▶ Description of the task
Set down, word for word, the line with "right wrist: (672, 292, 14)" and the lines after it through the final line of the data below, without pictures.

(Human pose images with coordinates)
═══

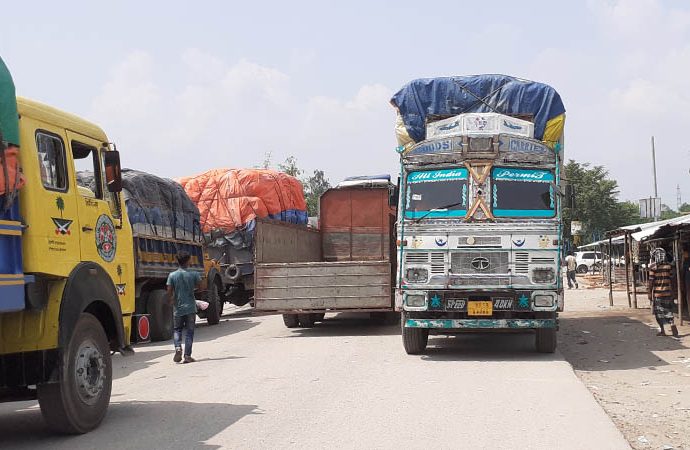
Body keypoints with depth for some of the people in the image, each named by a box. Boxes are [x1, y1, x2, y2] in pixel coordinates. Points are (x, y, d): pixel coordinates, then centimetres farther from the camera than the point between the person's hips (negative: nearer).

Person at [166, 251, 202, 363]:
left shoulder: (172, 275, -5)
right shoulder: (194, 274, -6)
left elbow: (169, 292, -7)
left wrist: (170, 301, 11)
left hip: (177, 308, 1)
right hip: (190, 307, -1)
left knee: (177, 329, 16)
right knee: (189, 331, 6)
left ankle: (178, 347, -9)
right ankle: (187, 355, 2)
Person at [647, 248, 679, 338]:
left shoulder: (653, 267, -10)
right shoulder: (669, 266, 0)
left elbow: (651, 281, -9)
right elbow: (671, 280, 4)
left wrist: (649, 294, -1)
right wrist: (672, 292, 14)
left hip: (657, 293, -3)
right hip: (667, 292, 3)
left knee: (659, 311, 9)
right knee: (668, 310, 11)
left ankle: (662, 330, 12)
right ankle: (672, 325, -10)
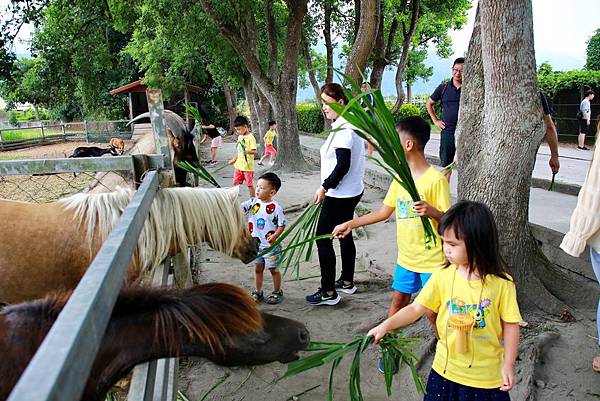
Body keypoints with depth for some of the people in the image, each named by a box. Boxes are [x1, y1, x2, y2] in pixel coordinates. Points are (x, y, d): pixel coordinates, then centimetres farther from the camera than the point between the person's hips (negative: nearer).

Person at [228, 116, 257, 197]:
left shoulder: (250, 137, -13)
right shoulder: (240, 137, 11)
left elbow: (254, 151, -19)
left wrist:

═══

▶ Response to the task
right wrist: (672, 292, 14)
left hip: (657, 293, -3)
right hip: (667, 292, 3)
left knee: (659, 311, 9)
right knee: (668, 310, 11)
left ankle: (662, 330, 12)
right ankle: (672, 325, -10)
Body keypoints with depth for some of the people in the image, each named by a box. Boxes are [x1, y1, x2, y2] in pixel coordinates. Points are (x, y, d): pixel coordinates, then centimetres farther from the camera than the point between the person's hips (negative: nearer).

Person at [228, 116, 257, 197]:
left shoulder: (250, 137, -13)
right shoulder: (240, 137, 11)
left elbow: (254, 151, -19)
left wrist:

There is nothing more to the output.